I'm not sure this is correct either.. My understanding is that possession limit is possession limit. Technically you are not supposed to have more than a 2 day limit in your home freezer either. Every once in a while you here about someone being busted and charged with overlimit (usually a charge added in combination with something else) stashed in their freezer. I don't think most wardens even think about enforcing that unless there is some pretty hard evidence of overharvest or other illegal activity.

I'd suggest picking up a Delorme Atlas of ND. It's basically a rough topo map of the state and shows most of the potholes and access roads. It will give you some starting points for scouting.

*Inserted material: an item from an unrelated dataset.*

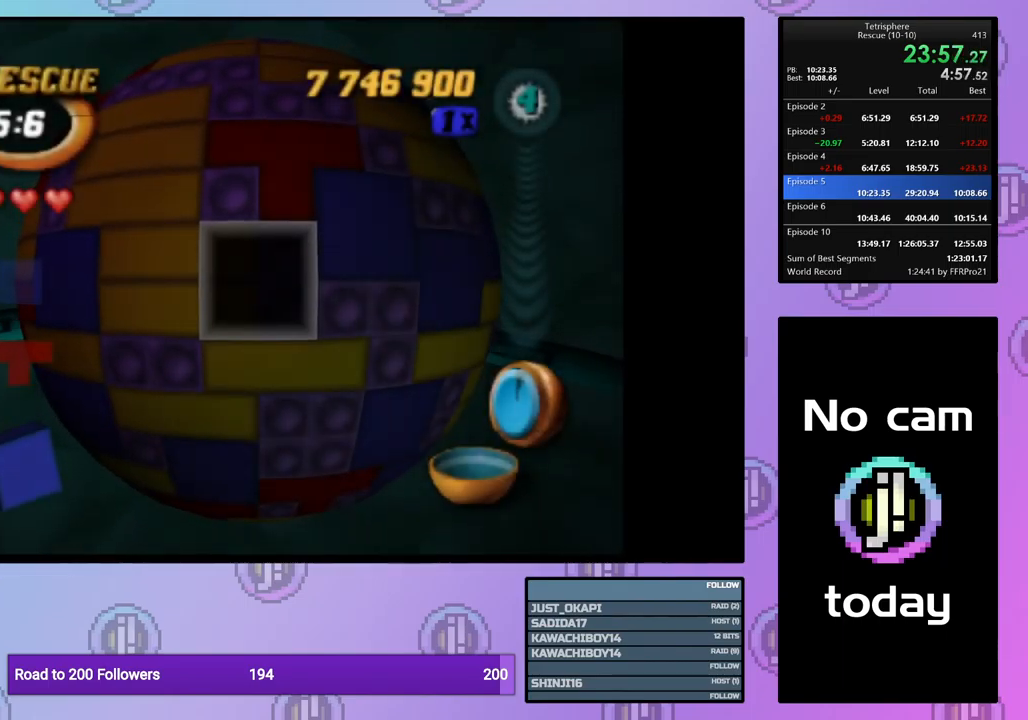
{"buttons": ["SQUARE"], "events": [[33, "DPAD_RIGHT", "down"], [117, "DPAD_RIGHT", "up"], [183, "DPAD_RIGHT", "down"], [267, "DPAD_RIGHT", "up"], [367, "DPAD_UP", "down"], [483, "DPAD_UP", "up"], [483, "SQUARE", "down"]]}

If you are going to hunt sloughs be prepared to bust cattails. In many areas you might have to bust through 100-200 feet of cattails to hit open water. Chest waders will be adequate on most water but it can get deep in places (particularly road side).


----------



## rased56 (Aug 30, 2010)

In Oklahoma that practice is pretty much un heard of so its pretty cool to be able to just drive around till you find the birds and hunt. As far as what to bring I would be as flexible as possible and bring both field stuff and water stuff, you never know where you might get on the birds. If you want to go light I would bring the field gear over the floating stuff just because IMO hunting a feild is so much easier than hunting water( another disovery I made when I moved here).

photo retouching


----------



## Chuck Smith (Feb 22, 2005)

Temp 41....

Everyone is correct.

So in your senerio of you have 6 birds in the freezer and 6 birds in a pot of chilli. You better not go out and hammer 6 birds before that chilli is gone. Otherwise you are in violation of the law.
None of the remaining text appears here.